(Text)
════════════════════

Data Compression | AP CSP Unit 2 Study Guide

Getting Started

Every time you stream a video, send a photo, or download a program, you are using data that has been shrunk to travel more efficiently. The massive amounts of digital information we create and share would be impossible to manage without a way to make files smaller. Data compression provides the techniques to reduce file sizes, making it faster to send information over the internet and possible to store more of it on our devices.

What You Should Be Able to Do

Explain why data compression is necessary for managing digital information.
Compare the processes and outcomes of lossless and lossy compression.
Determine whether a lossless or a lossy approach is better for a given file type, such as a text document versus a streaming video.
Describe how a heuristic can be used to decide which data to discard in lossy compression.

Key Concepts & Application

The Core Idea

Data compression is the process of encoding information using fewer bits than the original representation. Think of it like sending a text message. You might type "c u l8r" instead of "I will see you later." The core meaning is preserved, but you've used far fewer characters. In computing, this means representing the same (or nearly the same) data with less storage space.

This reduction is achieved by finding and reducing patterns or redundancies. For example, in an image of a blue sky, instead of storing "blue pixel, blue pixel, blue pixel..." a thousand times, a compression algorithm might store "1000 blue pixels." This is the fundamental principle: identify patterns and create a shorthand to represent them, resulting in a smaller file.

There are two primary strategies for compression, each with a critical trade-off between file size and perfect accuracy.

Logic & Application

The choice between compression methods depends entirely on what the data will be used for. Is it essential that the data can be restored perfectly, or is "close enough" acceptable?

Feature	Lossless Compression	Lossy Compression
Data Recovery	The original data can be perfectly reconstructed.	Some data is permanently lost; the original cannot be recovered.
File Size	Moderate reduction.	Significant reduction.
When to Use	When every bit of data is critical.	When some loss of quality is acceptable for a smaller file.
Example Files	Text documents (.txt, .docx), computer programs (.exe), some image formats (PNG, GIF).	Images (JPEG), audio (MP3), video (MPEG).

Lossless Compression in Action

Lossless compression works by finding patterns. A simple method is run-length encoding, where sequences of repeated data are stored as a single value and a count.

Consider a simple black-and-white image represented by a string of pixels, where W is a white pixel and B is a black pixel.

Uncompressed Data:

WWWWWWBBBBW BBBBBBW WW

An algorithm can scan this data and replace the "runs" of identical characters with a count.

════════════════════

(Record set)
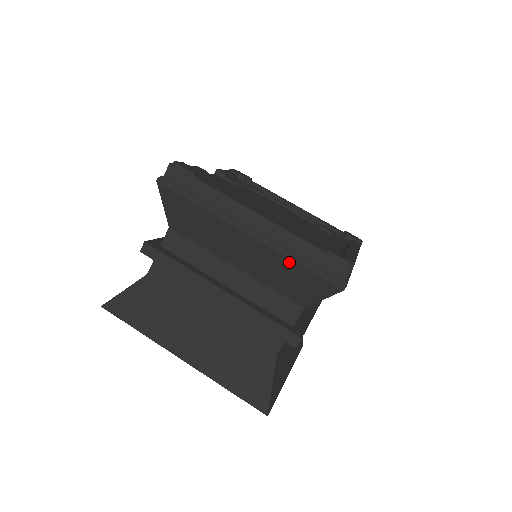
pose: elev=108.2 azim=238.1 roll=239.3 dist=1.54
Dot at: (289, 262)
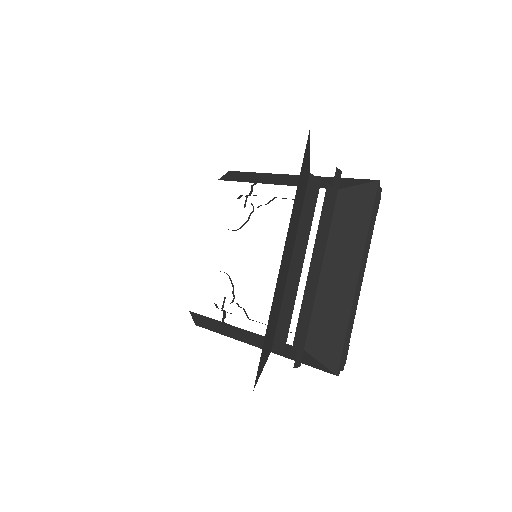
Dot at: (329, 178)
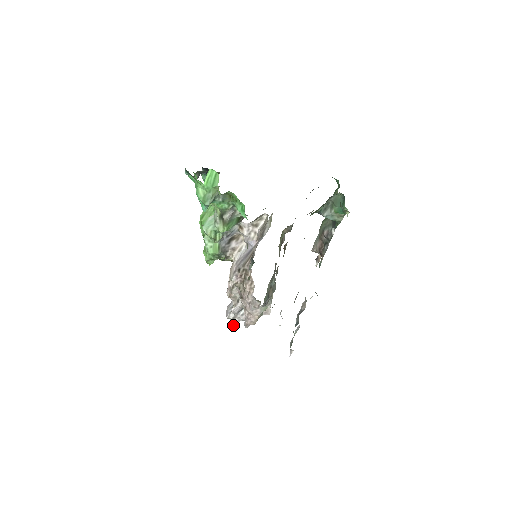
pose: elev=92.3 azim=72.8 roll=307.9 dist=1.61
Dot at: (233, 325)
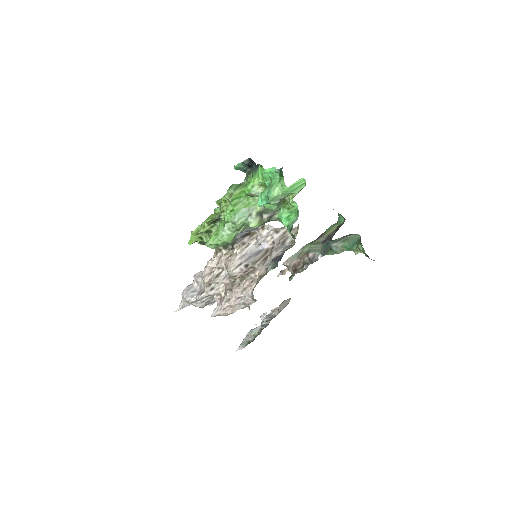
Dot at: (181, 307)
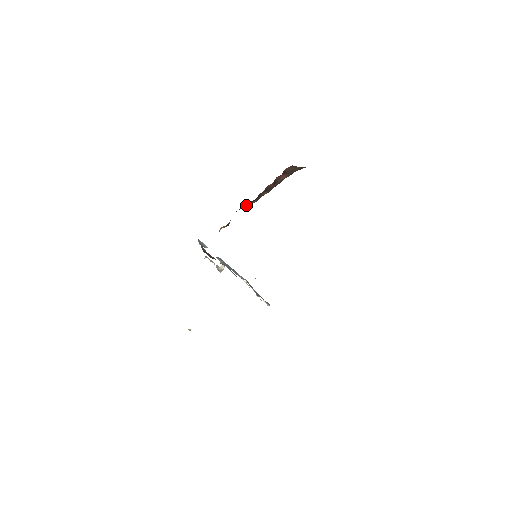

════════════════════

(What you will do)
1. In the data compression study guide, how does run-length encoding store sequences of repeated data?
2. Rewrite the paragraph of the data compression study guide that begins "This reduction is achieved" more briefly, keeping its main facts.

(Outputs by task)
1. It stores them as a single value and a count.

2. Compression finds and reduces patterns or redundancies. For example, a blue-sky image can be stored as "1000 blue pixels" instead of listing each blue pixel a thousand times. The basic principle is to identify patterns and represent them with a shorthand, which produces a smaller file.